BÜNDNIS 90/DIE GRÜNEN setzen sich seit geraumer Zeit für eine Zukunft für die Eisenbahnstrecke Merseburg-Bad Lauchstädt-Schafstädt ein. Wir wollen die Streckenführung erhalten, weil wir den Eisenbahnnahverkehr für eine umweltfreundliche und attraktive Form der Personenbeförderung halten. Nur eine hohe Attraktivität des Angebots kann jedoch sicherstellen, dass mehr Fahrgäste die Strecke nutzen. Das Krisenmanagement der Burgenlandbahn vertreibt Fahrgäste.

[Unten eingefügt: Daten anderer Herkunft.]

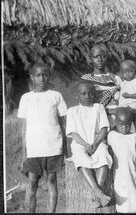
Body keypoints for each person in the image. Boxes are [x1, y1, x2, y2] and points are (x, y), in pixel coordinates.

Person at [18, 62, 68, 213]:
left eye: (45, 75)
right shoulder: (26, 98)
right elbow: (23, 129)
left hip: (53, 146)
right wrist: (23, 155)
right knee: (32, 183)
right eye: (38, 75)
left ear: (49, 76)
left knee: (52, 181)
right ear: (32, 77)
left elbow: (63, 124)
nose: (42, 78)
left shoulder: (55, 96)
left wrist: (65, 150)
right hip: (34, 149)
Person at [66, 80, 113, 208]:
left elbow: (104, 128)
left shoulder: (99, 108)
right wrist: (86, 145)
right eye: (83, 94)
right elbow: (73, 133)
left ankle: (96, 197)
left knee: (104, 155)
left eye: (91, 94)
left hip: (97, 142)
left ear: (95, 95)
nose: (87, 96)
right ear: (77, 96)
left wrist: (96, 143)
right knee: (80, 158)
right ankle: (98, 192)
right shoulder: (72, 111)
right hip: (80, 144)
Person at [107, 107, 136, 213]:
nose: (124, 127)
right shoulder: (111, 136)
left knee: (135, 201)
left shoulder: (135, 137)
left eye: (128, 124)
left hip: (133, 174)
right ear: (115, 123)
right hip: (118, 176)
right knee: (123, 203)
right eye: (121, 125)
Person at [81, 44, 122, 109]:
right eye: (96, 57)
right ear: (90, 59)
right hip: (95, 115)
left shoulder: (115, 79)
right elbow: (84, 105)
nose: (99, 60)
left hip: (114, 116)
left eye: (103, 56)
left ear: (107, 58)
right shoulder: (86, 80)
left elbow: (122, 101)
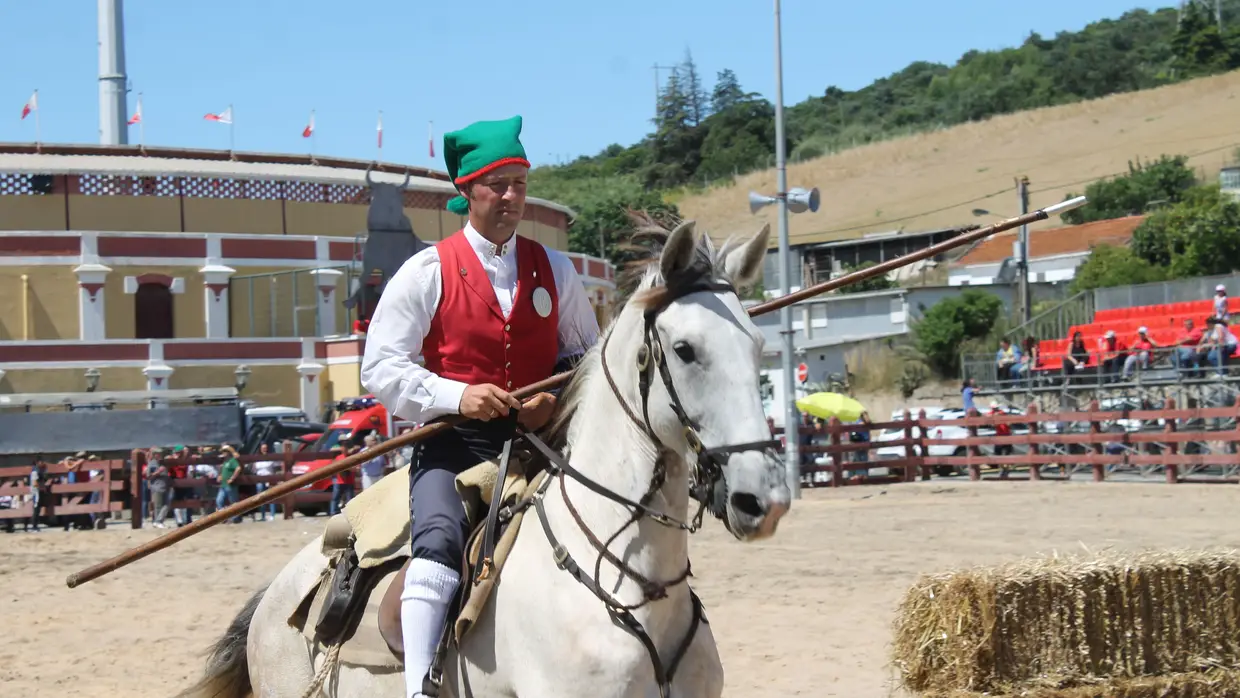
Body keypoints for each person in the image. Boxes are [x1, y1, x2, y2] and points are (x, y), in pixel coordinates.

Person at [359, 115, 600, 698]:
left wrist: (557, 397)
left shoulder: (558, 271)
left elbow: (588, 359)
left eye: (520, 183)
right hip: (453, 446)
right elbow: (380, 368)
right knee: (439, 540)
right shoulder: (424, 272)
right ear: (467, 192)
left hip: (542, 446)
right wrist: (456, 396)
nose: (513, 196)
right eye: (500, 185)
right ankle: (420, 685)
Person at [215, 445, 243, 524]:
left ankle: (235, 518)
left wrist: (232, 478)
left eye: (224, 451)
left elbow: (238, 468)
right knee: (219, 501)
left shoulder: (232, 460)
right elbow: (222, 472)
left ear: (228, 452)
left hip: (231, 485)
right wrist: (219, 476)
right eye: (223, 452)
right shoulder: (225, 461)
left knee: (233, 502)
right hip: (223, 485)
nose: (223, 453)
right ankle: (223, 517)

Denn wer mehrere Stunden auf den Ersatzbus warten muss oder - wegen zu geringer Kapazität der eingesetzten Fahrzeuge - nicht mitfahren kann, der wird sich beim nächsten Mal überlegen, ob er noch einmal die Bahn nutzt. Zugausfälle können passieren. Für die Fahrgäste sind in jedem Fall aber Ersatzmöglichkeiten (z.B. Taxigutscheine) zur Verfügung zu stellen."